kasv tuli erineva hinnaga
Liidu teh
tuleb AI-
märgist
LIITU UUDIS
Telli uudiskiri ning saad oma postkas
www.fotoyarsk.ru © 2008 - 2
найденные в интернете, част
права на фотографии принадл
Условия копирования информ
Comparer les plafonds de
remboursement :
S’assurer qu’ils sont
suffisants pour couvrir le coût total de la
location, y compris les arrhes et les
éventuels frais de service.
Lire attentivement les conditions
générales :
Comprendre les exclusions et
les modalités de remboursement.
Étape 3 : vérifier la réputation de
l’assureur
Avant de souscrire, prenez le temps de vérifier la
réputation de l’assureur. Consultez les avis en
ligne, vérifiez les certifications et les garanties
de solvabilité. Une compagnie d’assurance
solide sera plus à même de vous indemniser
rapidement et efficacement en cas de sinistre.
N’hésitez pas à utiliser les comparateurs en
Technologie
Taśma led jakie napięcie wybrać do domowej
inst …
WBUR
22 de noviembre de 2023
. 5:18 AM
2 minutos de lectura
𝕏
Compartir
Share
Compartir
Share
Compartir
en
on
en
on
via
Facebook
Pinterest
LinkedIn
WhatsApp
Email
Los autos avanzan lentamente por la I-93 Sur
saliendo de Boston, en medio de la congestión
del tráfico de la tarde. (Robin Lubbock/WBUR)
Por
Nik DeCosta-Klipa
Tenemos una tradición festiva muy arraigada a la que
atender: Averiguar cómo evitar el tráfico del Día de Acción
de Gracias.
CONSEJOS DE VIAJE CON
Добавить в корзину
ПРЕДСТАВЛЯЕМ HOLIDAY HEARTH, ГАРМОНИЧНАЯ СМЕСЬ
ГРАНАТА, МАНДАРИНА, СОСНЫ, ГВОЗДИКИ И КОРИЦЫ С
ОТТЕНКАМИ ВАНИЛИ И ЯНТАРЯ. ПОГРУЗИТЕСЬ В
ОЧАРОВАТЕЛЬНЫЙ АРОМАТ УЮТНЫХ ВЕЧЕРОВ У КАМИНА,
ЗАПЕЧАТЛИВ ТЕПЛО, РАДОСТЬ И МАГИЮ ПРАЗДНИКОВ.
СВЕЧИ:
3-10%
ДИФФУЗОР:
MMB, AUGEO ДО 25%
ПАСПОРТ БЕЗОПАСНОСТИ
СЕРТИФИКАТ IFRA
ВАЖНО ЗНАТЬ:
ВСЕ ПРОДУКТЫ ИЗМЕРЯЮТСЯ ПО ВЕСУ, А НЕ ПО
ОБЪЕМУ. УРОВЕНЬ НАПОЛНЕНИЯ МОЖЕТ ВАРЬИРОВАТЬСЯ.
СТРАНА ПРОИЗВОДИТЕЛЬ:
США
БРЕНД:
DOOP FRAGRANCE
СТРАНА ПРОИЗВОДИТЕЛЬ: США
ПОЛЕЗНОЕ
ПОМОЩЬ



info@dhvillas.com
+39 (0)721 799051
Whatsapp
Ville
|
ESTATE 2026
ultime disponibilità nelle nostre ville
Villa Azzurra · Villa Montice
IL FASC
----------
## WORK REQUEST
Give the stretch from the start of the items through the line containing "ПАСПОРТ БЕЗОПАСНОСТИ" as a Markdown table with two columns, No. for the row number and Text for the line, and skip any blank lines.

## REPLY
| No. | Text |
|---|---|
| 1 | kasv tuli erineva hinnaga |
| 2 | Liidu teh |
| 3 | tuleb AI- |
| 4 | märgist |
| 5 | LIITU UUDIS |
| 6 | Telli uudiskiri ning saad oma postkas |
| 7 | www.fotoyarsk.ru © 2008 - 2 |
| 8 | найденные в интернете, част |
| 9 | права на фотографии принадл |
| 10 | Условия копирования информ |
| 11 | Comparer les plafonds de |
| 12 | remboursement : |
| 13 | S’assurer qu’ils sont |
| 14 | suffisants pour couvrir le coût total de la |
| 15 | location, y compris les arrhes et les |
| 16 | éventuels frais de service. |
| 17 | Lire attentivement les conditions |
| 18 | générales : |
| 19 | Comprendre les exclusions et |
| 20 | les modalités de remboursement. |
| 21 | Étape 3 : vérifier la réputation de |
| 22 | l’assureur |
| 23 | Avant de souscrire, prenez le temps de vérifier la |
| 24 | réputation de l’assureur. Consultez les avis en |
| 25 | ligne, vérifiez les certifications et les garanties |
| 26 | de solvabilité. Une compagnie d’assurance |
| 27 | solide sera plus à même de vous indemniser |
| 28 | rapidement et efficacement en cas de sinistre. |
| 29 | N’hésitez pas à utiliser les comparateurs en |
| 30 | Technologie |
| 31 | Taśma led jakie napięcie wybrać do domowej |
| 32 | inst … |
| 33 | WBUR |
| 34 | 22 de noviembre de 2023 |
| 35 | . 5:18 AM |
| 36 | 2 minutos de lectura |
| 37 | 𝕏 |
| 38 | Compartir |
| 39 | Share |
| 40 | Compartir |
| 41 | Share |
| 42 | Compartir |
| 43 | en |
| 44 | on |
| 45 | en |
| 46 | on |
| 47 | via |
| 48 | Facebook |
| 49 | Pinterest |
| 50 | LinkedIn |
| 51 | WhatsApp |
| 52 | Email |
| 53 | Los autos avanzan lentamente por la I-93 Sur |
| 54 | saliendo de Boston, en medio de la congestión |
| 55 | del tráfico de la tarde. (Robin Lubbock/WBUR) |
| 56 | Por |
| 57 | Nik DeCosta-Klipa |
| 58 | Tenemos una tradición festiva muy arraigada a la que |
| 59 | atender: Averiguar cómo evitar el tráfico del Día de Acción |
| 60 | de Gracias. |
| 61 | CONSEJOS DE VIAJE CON |
| 62 | Добавить в корзину |
| 63 | ПРЕДСТАВЛЯЕМ HOLIDAY HEARTH, ГАРМОНИЧНАЯ СМЕСЬ |
| 64 | ГРАНАТА, МАНДАРИНА, СОСНЫ, ГВОЗДИКИ И КОРИЦЫ С |
| 65 | ОТТЕНКАМИ ВАНИЛИ И ЯНТАРЯ. ПОГРУЗИТЕСЬ В |
| 66 | ОЧАРОВАТЕЛЬНЫЙ АРОМАТ УЮТНЫХ ВЕЧЕРОВ У КАМИНА, |
| 67 | ЗАПЕЧАТЛИВ ТЕПЛО, РАДОСТЬ И МАГИЮ ПРАЗДНИКОВ. |
| 68 | СВЕЧИ: |
| 69 | 3-10% |
| 70 | ДИФФУЗОР: |
| 71 | MMB, AUGEO ДО 25% |
| 72 | ПАСПОРТ БЕЗОПАСНОСТИ |